International Winter School for Students from Two Leading Chinese Universities Held at HSE MIEM

Chinese students gained practical knowledge in the design, assembly, and operation of small spacecraft and systems, as well as in quantum mechanics, superconductivity, and materials science for solar energy.

Specialists and researchers from HSE MIEM hosted a winter school for students from Peking University and Zhejiang University, two of China’s leading higher education institutions. The programme, organised for the first time, included two innovative tracks combining cutting-edge science with hands-on practice: ‘Modern Science: Quantum Technologies, Materials and Computational Frontiers’ and ‘CubeSat Systems Research.’ The school aims to promote Russian engineering education among international students and to increase the international visibility of HSE University and its academic programmes.

‘MIEM prioritises international partnerships with China’s leading universities. Through our winter school, we have opened a new chapter in cooperation with top Chinese institutions—Peking University and Zhejiang University. The participating students highly appreciated the programme curriculum and quality of instruction. For us, this is an important step towards further partnership development in student exchanges, double degree programmes and deeper research collaboration. Recently, the President of the Russian Federation declared 2026 and 2027 the Years of Russian-Chinese Cooperation in Education. Our school has become a bright starting point for an entire range of future joint events and projects,’ said Dmitry Kovalenko, Vice Rector of HSE University and Director of HSE MIEM.

As part of the CubeSat Systems Research track, participants mastered key technologies for the design, assembly and operation of CubeSats—small spacecraft widely used in modern space research for educational projects, scientific experiments, Earth observation, and other applications.

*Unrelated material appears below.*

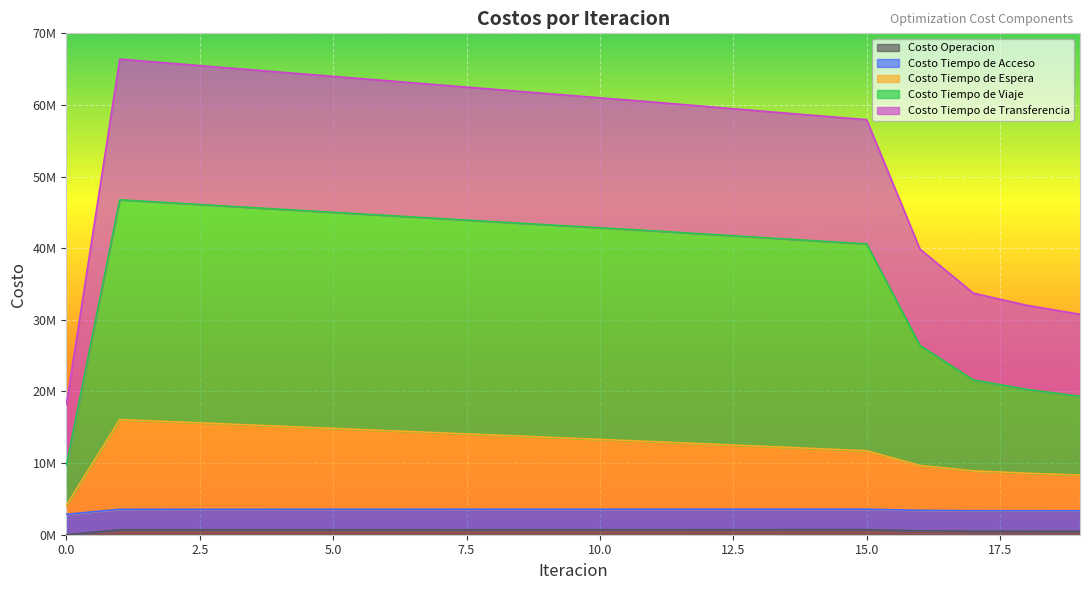

What are all the series names shown in the legend?

Costo Operacion, Costo Tiempo de Acceso, Costo Tiempo de Espera, Costo Tiempo de Viaje, Costo Tiempo de Transferencia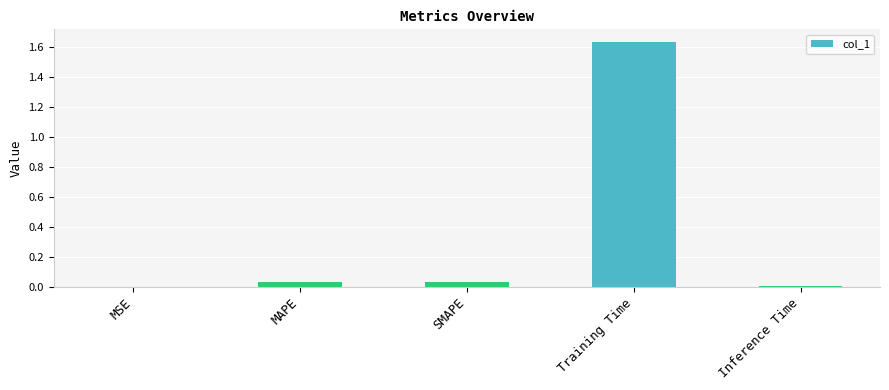

How many distinct data groups are displayed?

1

The track was divided into two areas: the development of on-board electronics for CubeSat satellites and Earth remote sensing. Within the first area, the Chinese students completed a full cycle of creating an on-board subsystem—an on-board sensor (payload). This is a real component of a satellite power supply system: when the spacecraft enters the Earth’s shadow and solar panels stop generating energy, the on-board computer must switch to battery power. The students studied the basics of 3D modelling and circuit design, developed a 3D model of the framework, assembled the circuit on a prototyping board, created the schematic diagram and printed circuit board layout, and then manufactured the board in the laboratory using a photoresist method.

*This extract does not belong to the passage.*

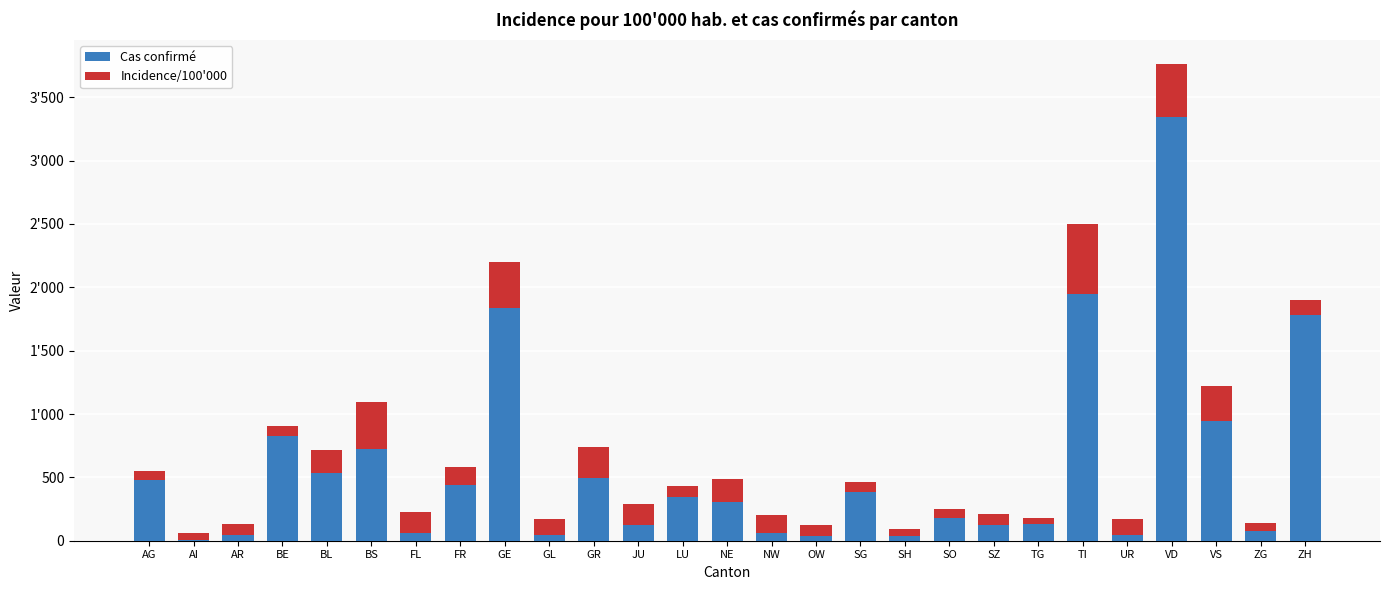

Is it true that Incidence/100'000 equals 89.8 at OW?

True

The second area—Earth remote sensing—focused on the analysis of satellite imagery. Participants mastered the necessary supporting software, learned how to work with multispectral data, calculate vegetation indices, and carry out land classification.

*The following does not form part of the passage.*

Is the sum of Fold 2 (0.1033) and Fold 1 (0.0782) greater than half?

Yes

All case studies offered to participants were based on the practical experience of cooperation between staff at the Laboratory of Space Vehicles and Systems’ Functional Safety and companies developing software products for small spacecraft. The laboratory expressed its gratitude to SCANEX Group (engineering and technology centre), a leader in satellite-based Earth monitoring, for its assistance in preparing and delivering the course.

‘Our task was to create an atmosphere of active teamwork focused on practical challenges that engineers in the space sector are solving today. Participants worked with the same problems and technologies as professionals,’ emphasised Dmitrii Abrameshin, Head of the Laboratory of Space Vehicles and Systems’ Functional Safety at HSE MIEM.

‘What impressed the participants most was the hands-on practice. While they were working—etching circuit boards, discovering how a software design transforms into a real device in their own hands—their eyes lit up. Several students already had some experience, so they were given more advanced tasks. Each participant created their own 3D model on a space-related theme, which we printed, so all the students went home with “souvenirs” from Russia as a memento. And, of course, winter in Moscow was a special adventure for them,’ said the course instructor, trainee researcher at the Laboratory of Space Vehicles and Systems’ Functional Safety, and fourth-year MIEM student Ivan Nosov.

The second track—Modern Science: Quantum Technologies, Materials, and Computational Frontiers—focused on breakthrough areas in quantum mechanics, unconventional superconductivity, the development of materials for solar energy, multiscale numerical modelling and asymptotic approaches, the use of artificial intelligence to solve complex physical problems, and other topics. The students studied multiscale modelling and the application of artificial intelligence to solving complex physical challenges.

‘We paid particular attention to demonstrating the connection between fundamental laws, experimental results and real innovations in quantum technologies and energy. Today, discoveries are born at the intersection of disciplines,’ noted Alexei Vagov, Director of the Centre for Quantum Metamaterials at MIEM.

The school lasted for more than a week. During this time, an extensive cultural programme was organised for the guests from partner universities. The Chinese students explored Moscow’s main landmarks: they visited the Kremlin and Red Square, toured the Cosmos Pavilion at VDNH, and went to the Tretyakov Gallery.